__Source material__:
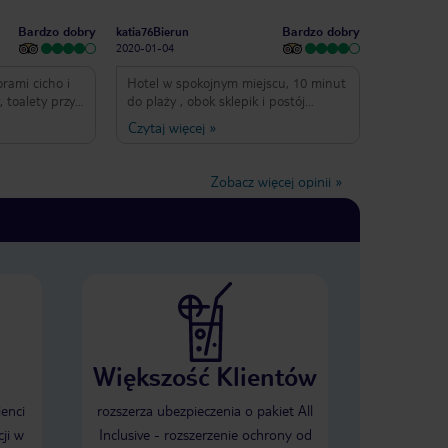
Bardzo dobry
Bardzo dobry
katia76Bierun
2020-01-04
rami cicho i
Hotel w spokojnym miejscu, 10 minut
, toalety przy
do plaży , obok sklepik i postój
, ratownik
taksówek. My miałyśmy pokój od
Czytaj więcej
»
e wodzie.
strony basenu na 5 piętrze więc cisza
dbany i
, ale od strony ulicy słychać z hotelu
m. Poza
na przeciw imprezy dla młodzieży
Zobacz więcej opinii
»
e jest za
obozowej. Plaże niezbyt szerokie.
e jest tak źle,
Jedzenie średnie, fajny basen.
do morza
Ogólnie ocena dobra ale wolę
rkę). Jedzenie
Słoneczny Brzeg
em co ludzie
 marudzą
hotel 3*) Nie
i alkoholami?
u sierpnia
arze był opis
Większość Klientów
iwo i wino) ale
 rum, gin.
rzy okazji
ienci
rozszerza ubezpieczenia o pakiet All
achara.
ji w
Inclusive - rozszerzenie ochrony od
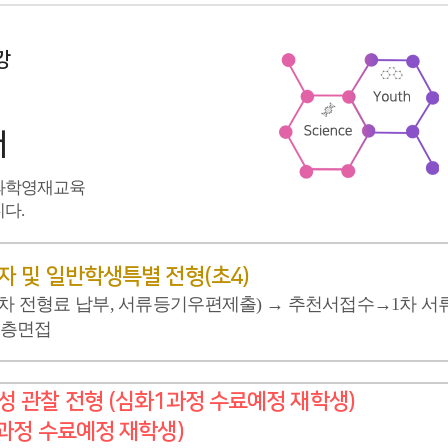
강
내
 과학영재교육
다.
 및 일반학생특별 전형(초4)
차 전형료 납부, 서류등기우편제출) → 추천서접수→1차 서
심층면접
 관찰 전형 (심화1과정 수료예정 재학생)
과정 수료예정 재학생)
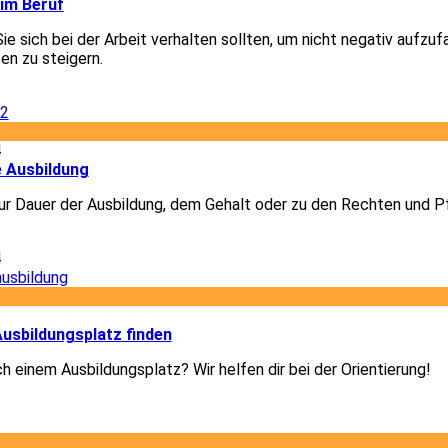
 im Beruf
Sie sich bei der Arbeit verhalten sollten, um nicht negativ aufzuf
en zu steigern.
2
4
e Ausbildung
r Dauer der Ausbildung, dem Gehalt oder zu den Rechten und Pf
4
3
usbildungsplatz finden
h einem Ausbildungsplatz? Wir helfen dir bei der Orientierung!
3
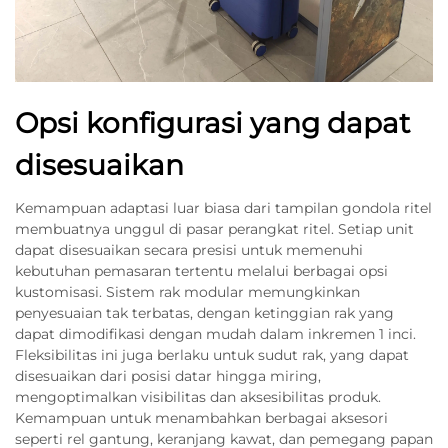
Opsi konfigurasi yang dapat
disesuaikan
Kemampuan adaptasi luar biasa dari tampilan gondola ritel
membuatnya unggul di pasar perangkat ritel. Setiap unit
dapat disesuaikan secara presisi untuk memenuhi
kebutuhan pemasaran tertentu melalui berbagai opsi
kustomisasi. Sistem rak modular memungkinkan
penyesuaian tak terbatas, dengan ketinggian rak yang
dapat dimodifikasi dengan mudah dalam inkremen 1 inci.
Fleksibilitas ini juga berlaku untuk sudut rak, yang dapat
disesuaikan dari posisi datar hingga miring,
mengoptimalkan visibilitas dan aksesibilitas produk.
Kemampuan untuk menambahkan berbagai aksesori
seperti rel gantung, keranjang kawat, dan pemegang papan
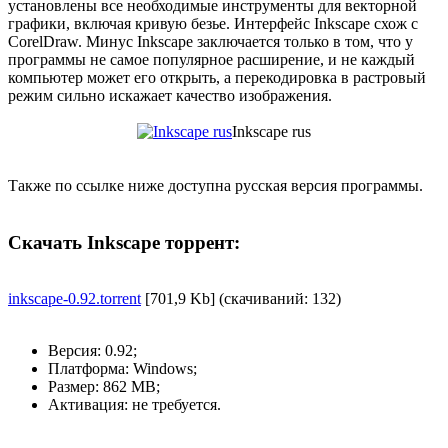
установлены все необходимые инструменты для векторной
графики, включая кривую безье. Интерфейс Inkscape схож с
CorelDraw. Минус Inkscape заключается только в том, что у
программы не самое популярное расширение, и не каждый
компьютер может его открыть, а перекодировка в растровый
режим сильно искажает качество изображения.
Inkscape rus
Также по ссылке ниже доступна русская версия программы.
Скачать Inkscape торрент:
inkscape-0.92.torrent
[701,9 Kb] (cкачиваний: 132)
Версия: 0.92;
Платформа: Windows;
Размер: 862 MB;
Активация: не требуется.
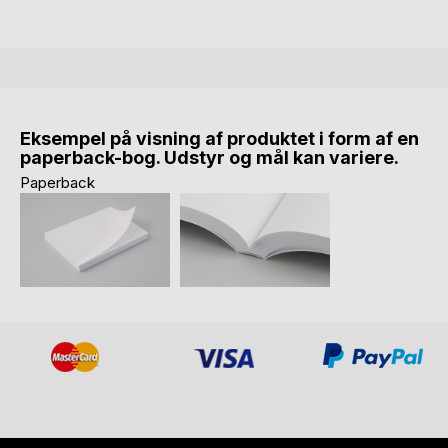
Eksempel på visning af produktet i form af en
paperback-bog. Udstyr og mål kan variere.
Paperback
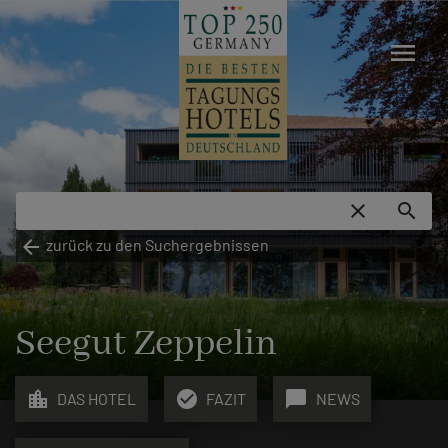
menu
close
search
arrow_back
zurück zu den Suchergebnissen
Seegut Zeppelin
location_city
check_circle
chat_bubble
DAS HOTEL
FAZIT
NEWS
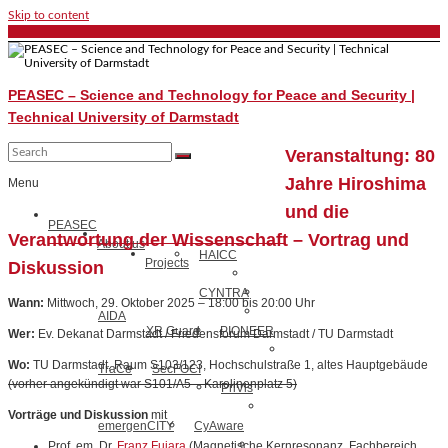
Skip to content
PEASEC – Science and Technology for Peace and Security |
Technical University of Darmstadt
Veranstaltung: 80
Jahre Hiroshima
Menu
und die
PEASEC
Verantwortung der Wissenschaft – Vortrag und
About us
HAICC
Projects
Diskussion
CYNTRA
Wann:
Mittwoch, 29. Oktober 2025 – 18:00 bis 20:00 Uhr
AIDA
XR Guard
PIONEER
Wer:
Ev. Dekanat Darmstadt / Friedensforum Darmstadt / TU Darmstadt
Wo:
TU Darmstadt, Raum S103/123, Hochschulstraße 1, altes Hauptgebäude
TraCe
SecFOCI
(vorher angekündigt war S101/A5 – Karolinenplatz 5)
PriVis
Vorträge und Diskussion
mit
emergenCITY
CyAware
Prof. em. Dr.
Franz Fujara
(Magnetische Kernresonanz, Fachbereich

__What the exercise asks__: How many lines in the records contain the string "программы"? Reply with the number alone.

__Solution for this exercise__: 2